# [EXERCISE DESCRIPTION]
The line containing "hacer nada y" marks the end: write out exactly every line from the first line of the data below through that line, and only those.

# [AVAILABLE DATA]
- - - - - - -

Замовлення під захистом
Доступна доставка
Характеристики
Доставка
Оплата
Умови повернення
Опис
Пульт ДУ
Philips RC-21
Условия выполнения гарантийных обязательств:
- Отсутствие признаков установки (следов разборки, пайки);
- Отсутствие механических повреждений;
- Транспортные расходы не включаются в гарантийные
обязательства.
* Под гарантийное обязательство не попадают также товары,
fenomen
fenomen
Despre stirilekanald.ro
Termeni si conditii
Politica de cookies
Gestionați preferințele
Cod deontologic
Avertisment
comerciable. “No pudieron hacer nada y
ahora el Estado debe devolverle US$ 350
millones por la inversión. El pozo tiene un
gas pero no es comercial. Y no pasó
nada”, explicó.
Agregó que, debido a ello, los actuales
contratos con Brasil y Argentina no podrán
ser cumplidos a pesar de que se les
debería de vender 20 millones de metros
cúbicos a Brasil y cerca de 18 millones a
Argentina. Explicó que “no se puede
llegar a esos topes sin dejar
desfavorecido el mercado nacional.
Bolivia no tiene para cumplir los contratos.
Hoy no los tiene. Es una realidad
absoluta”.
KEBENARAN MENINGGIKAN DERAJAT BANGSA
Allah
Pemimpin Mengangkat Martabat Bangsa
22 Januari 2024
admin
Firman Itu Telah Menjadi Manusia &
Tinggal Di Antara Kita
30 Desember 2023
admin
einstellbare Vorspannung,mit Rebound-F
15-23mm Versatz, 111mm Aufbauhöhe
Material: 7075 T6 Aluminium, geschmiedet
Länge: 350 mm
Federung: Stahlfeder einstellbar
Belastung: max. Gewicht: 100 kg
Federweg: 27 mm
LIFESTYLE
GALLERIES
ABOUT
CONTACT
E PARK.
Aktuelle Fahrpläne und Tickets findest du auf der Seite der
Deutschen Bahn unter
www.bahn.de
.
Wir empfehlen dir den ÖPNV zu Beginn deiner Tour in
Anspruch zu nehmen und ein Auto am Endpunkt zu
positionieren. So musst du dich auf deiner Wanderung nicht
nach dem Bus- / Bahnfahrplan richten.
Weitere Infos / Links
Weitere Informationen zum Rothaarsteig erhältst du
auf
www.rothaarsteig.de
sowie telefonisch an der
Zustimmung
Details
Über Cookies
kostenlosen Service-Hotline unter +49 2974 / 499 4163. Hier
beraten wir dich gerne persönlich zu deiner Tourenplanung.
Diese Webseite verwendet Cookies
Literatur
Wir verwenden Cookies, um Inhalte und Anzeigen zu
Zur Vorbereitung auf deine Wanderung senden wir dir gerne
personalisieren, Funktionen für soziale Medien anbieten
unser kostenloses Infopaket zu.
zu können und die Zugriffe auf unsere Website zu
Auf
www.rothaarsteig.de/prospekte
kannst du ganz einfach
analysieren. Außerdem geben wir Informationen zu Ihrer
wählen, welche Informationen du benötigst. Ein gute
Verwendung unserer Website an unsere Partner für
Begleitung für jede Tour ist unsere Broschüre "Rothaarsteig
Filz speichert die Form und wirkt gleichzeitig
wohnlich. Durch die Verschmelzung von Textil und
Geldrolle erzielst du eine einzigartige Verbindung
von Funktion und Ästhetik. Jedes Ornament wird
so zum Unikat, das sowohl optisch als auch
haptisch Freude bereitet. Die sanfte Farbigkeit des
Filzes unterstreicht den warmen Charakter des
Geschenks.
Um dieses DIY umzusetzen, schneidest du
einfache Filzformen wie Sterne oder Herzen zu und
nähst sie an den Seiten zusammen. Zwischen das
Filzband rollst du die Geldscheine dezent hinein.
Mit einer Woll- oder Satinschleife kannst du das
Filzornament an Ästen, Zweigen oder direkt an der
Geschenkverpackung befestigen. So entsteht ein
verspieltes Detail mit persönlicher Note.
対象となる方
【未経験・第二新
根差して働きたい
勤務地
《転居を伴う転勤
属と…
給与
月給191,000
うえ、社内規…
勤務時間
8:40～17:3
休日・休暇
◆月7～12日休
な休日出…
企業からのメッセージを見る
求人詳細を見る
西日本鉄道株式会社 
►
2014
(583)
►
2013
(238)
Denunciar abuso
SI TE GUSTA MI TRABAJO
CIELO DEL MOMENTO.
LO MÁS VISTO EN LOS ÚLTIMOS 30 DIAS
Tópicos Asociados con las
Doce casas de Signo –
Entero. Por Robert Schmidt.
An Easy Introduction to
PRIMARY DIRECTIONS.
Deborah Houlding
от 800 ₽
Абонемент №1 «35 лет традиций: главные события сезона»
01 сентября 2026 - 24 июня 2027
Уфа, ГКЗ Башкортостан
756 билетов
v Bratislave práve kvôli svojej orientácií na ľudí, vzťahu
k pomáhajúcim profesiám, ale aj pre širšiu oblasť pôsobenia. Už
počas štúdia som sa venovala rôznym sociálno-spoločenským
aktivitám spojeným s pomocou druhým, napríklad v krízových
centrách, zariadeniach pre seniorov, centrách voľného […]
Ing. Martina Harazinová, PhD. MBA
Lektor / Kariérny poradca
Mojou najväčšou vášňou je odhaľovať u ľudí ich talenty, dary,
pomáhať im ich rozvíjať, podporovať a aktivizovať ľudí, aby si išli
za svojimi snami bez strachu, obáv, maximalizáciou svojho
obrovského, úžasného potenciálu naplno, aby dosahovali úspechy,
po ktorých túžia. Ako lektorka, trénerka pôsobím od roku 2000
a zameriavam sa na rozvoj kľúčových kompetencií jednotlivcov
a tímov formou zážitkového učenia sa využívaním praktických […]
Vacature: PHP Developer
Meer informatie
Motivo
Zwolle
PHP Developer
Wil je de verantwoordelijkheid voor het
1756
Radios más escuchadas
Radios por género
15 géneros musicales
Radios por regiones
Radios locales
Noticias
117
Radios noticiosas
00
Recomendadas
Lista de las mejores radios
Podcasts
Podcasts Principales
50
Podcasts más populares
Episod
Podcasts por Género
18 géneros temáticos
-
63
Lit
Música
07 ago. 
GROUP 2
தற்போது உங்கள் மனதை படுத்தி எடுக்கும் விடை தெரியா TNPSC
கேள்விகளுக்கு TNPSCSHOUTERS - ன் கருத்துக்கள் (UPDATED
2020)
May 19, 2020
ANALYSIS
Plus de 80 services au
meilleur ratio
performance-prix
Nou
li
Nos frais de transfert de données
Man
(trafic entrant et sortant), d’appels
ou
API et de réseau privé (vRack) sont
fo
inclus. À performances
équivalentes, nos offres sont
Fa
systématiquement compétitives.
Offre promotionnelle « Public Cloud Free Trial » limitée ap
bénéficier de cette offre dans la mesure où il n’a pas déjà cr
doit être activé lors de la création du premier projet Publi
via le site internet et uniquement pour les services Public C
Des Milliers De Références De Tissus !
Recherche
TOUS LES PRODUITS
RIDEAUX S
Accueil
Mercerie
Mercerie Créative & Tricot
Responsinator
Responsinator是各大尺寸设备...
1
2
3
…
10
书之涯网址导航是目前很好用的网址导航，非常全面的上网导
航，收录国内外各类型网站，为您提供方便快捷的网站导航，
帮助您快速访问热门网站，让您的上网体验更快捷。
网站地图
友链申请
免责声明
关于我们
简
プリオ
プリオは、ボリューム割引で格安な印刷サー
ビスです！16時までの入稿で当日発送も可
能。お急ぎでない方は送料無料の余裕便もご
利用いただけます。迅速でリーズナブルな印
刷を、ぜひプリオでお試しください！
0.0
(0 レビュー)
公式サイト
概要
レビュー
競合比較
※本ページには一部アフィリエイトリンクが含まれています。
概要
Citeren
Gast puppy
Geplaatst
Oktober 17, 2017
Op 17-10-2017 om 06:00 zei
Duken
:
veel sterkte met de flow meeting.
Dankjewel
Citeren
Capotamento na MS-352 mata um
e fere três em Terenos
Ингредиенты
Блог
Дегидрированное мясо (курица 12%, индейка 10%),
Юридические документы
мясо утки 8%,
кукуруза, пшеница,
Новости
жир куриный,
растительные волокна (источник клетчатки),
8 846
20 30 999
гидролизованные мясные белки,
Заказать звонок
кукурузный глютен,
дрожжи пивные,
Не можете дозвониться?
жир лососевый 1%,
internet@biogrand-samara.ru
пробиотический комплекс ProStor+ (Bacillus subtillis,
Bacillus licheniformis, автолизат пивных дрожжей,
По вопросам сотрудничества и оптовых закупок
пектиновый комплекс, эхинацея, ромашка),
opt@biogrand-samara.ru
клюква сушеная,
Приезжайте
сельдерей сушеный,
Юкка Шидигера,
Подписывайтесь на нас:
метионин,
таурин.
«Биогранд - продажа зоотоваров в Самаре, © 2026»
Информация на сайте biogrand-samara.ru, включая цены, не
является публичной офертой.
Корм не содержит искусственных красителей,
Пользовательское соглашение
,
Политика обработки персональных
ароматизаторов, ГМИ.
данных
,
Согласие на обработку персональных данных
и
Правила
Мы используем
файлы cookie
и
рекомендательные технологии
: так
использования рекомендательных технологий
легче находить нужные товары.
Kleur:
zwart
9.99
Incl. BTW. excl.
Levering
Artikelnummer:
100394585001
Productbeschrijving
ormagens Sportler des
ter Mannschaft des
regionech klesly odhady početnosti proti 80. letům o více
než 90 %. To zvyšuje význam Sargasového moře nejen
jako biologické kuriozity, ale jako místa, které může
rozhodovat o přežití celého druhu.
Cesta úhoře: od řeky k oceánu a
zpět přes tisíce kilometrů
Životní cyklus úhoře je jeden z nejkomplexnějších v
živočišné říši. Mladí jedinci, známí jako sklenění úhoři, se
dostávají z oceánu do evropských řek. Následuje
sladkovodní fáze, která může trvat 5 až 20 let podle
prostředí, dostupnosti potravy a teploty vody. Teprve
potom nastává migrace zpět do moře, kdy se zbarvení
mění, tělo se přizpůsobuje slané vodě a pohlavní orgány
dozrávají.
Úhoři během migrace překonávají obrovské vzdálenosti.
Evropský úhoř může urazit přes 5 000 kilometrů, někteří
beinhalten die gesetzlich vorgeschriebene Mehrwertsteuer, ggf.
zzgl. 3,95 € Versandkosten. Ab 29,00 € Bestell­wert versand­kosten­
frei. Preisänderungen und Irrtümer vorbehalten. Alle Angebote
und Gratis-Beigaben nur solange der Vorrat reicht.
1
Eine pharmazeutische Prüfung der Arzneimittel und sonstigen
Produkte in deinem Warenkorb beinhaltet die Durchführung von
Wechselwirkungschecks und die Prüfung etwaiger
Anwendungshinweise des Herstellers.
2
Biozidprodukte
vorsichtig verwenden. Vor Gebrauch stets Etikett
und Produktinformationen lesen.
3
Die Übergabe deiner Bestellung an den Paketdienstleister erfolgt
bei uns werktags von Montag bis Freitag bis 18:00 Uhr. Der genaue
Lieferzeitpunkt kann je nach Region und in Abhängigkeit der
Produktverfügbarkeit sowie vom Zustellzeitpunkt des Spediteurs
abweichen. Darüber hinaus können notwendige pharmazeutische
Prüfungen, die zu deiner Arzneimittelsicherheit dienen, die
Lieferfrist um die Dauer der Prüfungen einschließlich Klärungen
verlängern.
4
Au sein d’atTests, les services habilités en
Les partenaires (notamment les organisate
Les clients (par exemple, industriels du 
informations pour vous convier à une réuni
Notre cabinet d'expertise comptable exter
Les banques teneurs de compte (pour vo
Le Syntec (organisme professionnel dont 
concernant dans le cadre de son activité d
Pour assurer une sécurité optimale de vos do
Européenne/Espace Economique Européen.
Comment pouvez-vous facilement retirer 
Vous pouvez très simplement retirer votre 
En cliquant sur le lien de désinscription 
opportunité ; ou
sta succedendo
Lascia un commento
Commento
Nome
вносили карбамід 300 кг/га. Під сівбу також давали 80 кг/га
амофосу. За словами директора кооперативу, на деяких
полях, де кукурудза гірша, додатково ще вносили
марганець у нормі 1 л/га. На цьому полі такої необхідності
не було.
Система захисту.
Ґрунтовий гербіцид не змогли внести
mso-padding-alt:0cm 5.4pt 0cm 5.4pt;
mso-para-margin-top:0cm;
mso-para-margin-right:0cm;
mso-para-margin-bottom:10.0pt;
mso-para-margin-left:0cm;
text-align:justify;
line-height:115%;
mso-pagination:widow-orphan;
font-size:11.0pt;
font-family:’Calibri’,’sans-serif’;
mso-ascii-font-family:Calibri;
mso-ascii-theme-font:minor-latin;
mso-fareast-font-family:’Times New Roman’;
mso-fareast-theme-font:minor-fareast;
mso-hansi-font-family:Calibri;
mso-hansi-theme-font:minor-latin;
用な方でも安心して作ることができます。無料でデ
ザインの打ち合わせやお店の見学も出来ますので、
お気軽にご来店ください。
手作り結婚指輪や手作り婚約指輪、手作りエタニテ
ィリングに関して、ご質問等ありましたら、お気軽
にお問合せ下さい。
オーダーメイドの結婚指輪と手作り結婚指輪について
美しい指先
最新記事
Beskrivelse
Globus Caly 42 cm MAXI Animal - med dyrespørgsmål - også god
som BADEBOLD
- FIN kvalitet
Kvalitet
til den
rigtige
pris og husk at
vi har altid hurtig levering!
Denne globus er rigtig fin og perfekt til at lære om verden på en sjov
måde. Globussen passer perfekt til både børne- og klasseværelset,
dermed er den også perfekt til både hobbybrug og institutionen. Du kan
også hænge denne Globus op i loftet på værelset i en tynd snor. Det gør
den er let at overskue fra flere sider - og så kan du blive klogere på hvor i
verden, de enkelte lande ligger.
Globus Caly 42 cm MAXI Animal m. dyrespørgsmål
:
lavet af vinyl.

- - - - - - -

# [OUTPUT OF THE EXERCISE]
Замовлення під захистом
Доступна доставка
Характеристики
Доставка
Оплата
Умови повернення
Опис
Пульт ДУ
Philips RC-21
Условия выполнения гарантийных обязательств:
- Отсутствие признаков установки (следов разборки, пайки);
- Отсутствие механических повреждений;
- Транспортные расходы не включаются в гарантийные
обязательства.
* Под гарантийное обязательство не попадают также товары,
fenomen
fenomen
Despre stirilekanald.ro
Termeni si conditii
Politica de cookies
Gestionați preferințele
Cod deontologic
Avertisment
comerciable. “No pudieron hacer nada y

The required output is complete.